WHAT YOU WILL DO
Restate verbatim the span of lines below between the line with "left hip: (172, 1327)" and the line with "left shoulder: (860, 640)", including those two lines, and only that span.

Collected data entries
▼

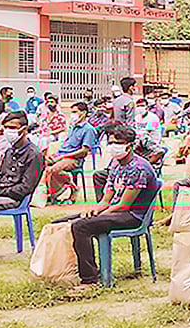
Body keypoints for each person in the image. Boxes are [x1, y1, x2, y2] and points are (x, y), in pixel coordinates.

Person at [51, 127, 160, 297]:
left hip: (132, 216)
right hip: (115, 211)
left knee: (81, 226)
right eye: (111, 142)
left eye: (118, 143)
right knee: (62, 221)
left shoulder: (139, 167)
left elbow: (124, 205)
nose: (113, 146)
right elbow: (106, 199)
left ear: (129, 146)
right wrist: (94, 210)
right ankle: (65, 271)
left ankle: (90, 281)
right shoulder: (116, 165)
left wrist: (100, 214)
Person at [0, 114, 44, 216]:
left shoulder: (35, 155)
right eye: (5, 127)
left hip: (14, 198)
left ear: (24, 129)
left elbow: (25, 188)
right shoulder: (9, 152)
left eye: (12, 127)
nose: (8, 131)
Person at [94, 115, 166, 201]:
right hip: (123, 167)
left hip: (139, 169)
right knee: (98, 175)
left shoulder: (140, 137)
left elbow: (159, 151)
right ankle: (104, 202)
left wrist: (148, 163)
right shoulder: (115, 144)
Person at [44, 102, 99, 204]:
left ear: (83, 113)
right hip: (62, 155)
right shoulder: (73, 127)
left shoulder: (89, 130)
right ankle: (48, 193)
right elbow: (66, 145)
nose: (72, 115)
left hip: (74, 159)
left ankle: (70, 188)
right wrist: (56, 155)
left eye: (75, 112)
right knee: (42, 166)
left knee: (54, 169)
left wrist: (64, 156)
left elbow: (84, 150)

▲
▼

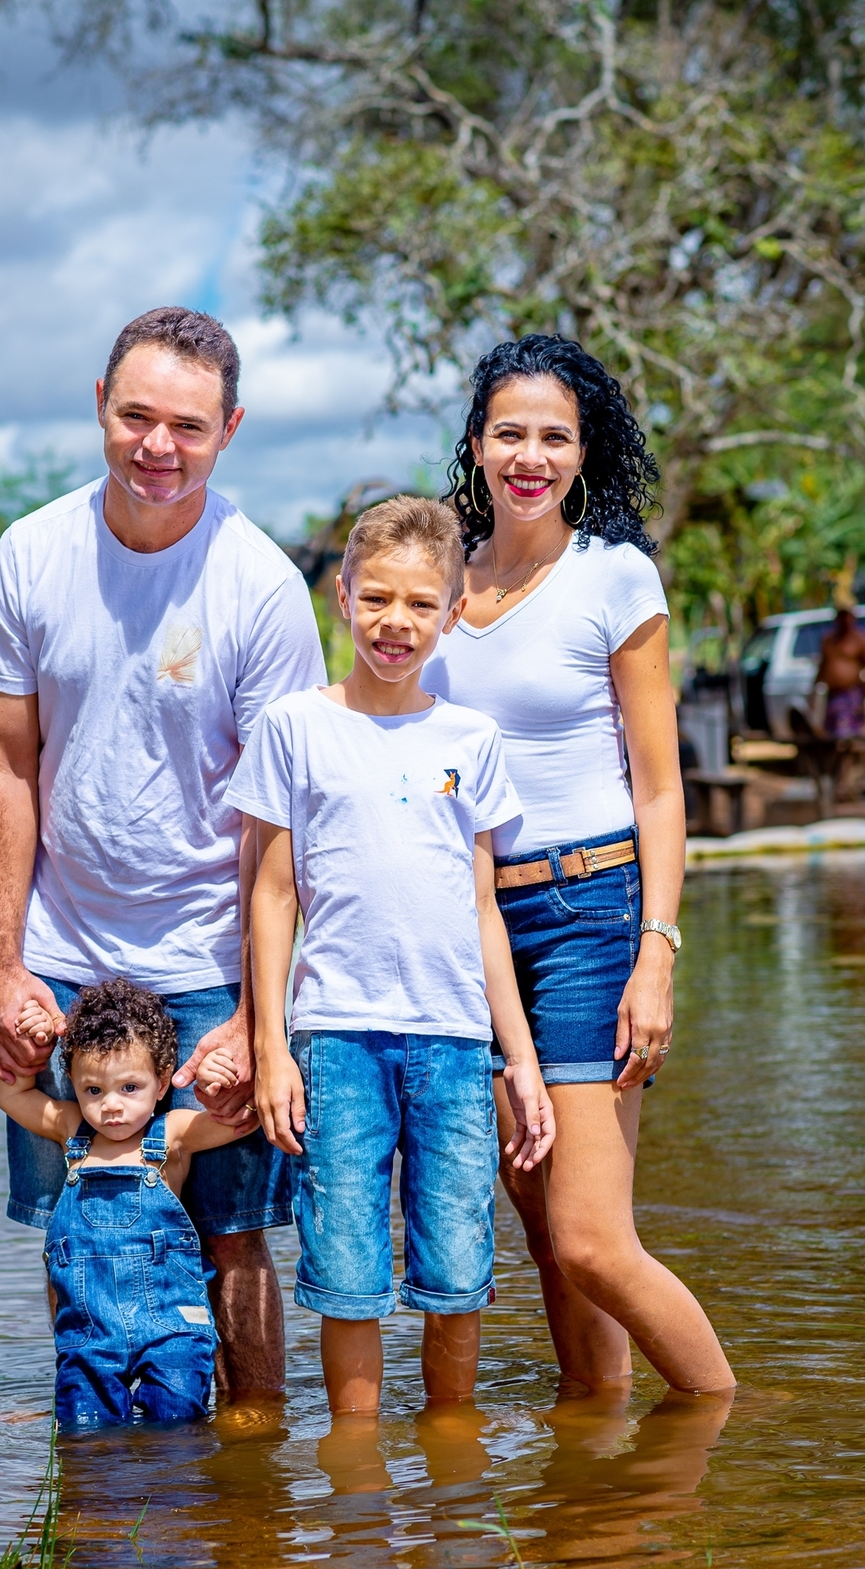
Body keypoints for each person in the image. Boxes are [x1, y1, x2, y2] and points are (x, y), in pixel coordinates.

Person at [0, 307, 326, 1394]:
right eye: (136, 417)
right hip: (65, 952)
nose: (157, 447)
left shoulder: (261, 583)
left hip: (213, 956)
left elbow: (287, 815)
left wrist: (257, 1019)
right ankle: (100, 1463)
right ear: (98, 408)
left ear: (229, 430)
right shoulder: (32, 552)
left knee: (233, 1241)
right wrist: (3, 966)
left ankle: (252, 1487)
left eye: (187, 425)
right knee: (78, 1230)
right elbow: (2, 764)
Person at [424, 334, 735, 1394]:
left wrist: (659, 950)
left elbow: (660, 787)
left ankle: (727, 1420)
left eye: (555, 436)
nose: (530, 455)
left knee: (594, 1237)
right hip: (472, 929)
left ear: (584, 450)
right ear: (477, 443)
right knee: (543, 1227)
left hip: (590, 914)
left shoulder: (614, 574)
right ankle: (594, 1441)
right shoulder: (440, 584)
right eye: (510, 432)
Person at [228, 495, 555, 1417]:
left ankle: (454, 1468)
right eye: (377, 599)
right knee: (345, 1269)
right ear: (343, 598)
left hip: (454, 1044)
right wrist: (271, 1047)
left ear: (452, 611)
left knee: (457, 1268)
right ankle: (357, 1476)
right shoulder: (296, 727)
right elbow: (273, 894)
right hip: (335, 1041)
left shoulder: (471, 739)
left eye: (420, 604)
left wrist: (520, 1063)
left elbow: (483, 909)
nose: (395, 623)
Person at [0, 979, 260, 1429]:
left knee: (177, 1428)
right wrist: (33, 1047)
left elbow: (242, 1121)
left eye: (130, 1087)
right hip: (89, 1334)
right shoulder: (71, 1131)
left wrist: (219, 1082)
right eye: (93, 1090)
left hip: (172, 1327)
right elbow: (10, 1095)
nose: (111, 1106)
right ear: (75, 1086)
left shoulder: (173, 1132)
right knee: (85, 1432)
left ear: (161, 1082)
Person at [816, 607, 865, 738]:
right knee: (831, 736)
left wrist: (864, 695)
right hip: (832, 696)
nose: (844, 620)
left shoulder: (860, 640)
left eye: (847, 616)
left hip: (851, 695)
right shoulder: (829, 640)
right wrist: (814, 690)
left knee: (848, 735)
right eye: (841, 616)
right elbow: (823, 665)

▲

RESULT FOR THIS EXERCISE
left hip: (172, 1327)
right elbow: (10, 1095)
nose: (111, 1106)
right ear: (75, 1086)
left shoulder: (173, 1132)
right knee: (85, 1432)
left ear: (161, 1082)
Person at [816, 607, 865, 738]:
right knee: (831, 736)
left wrist: (864, 695)
right hip: (832, 696)
nose: (844, 620)
left shoulder: (860, 640)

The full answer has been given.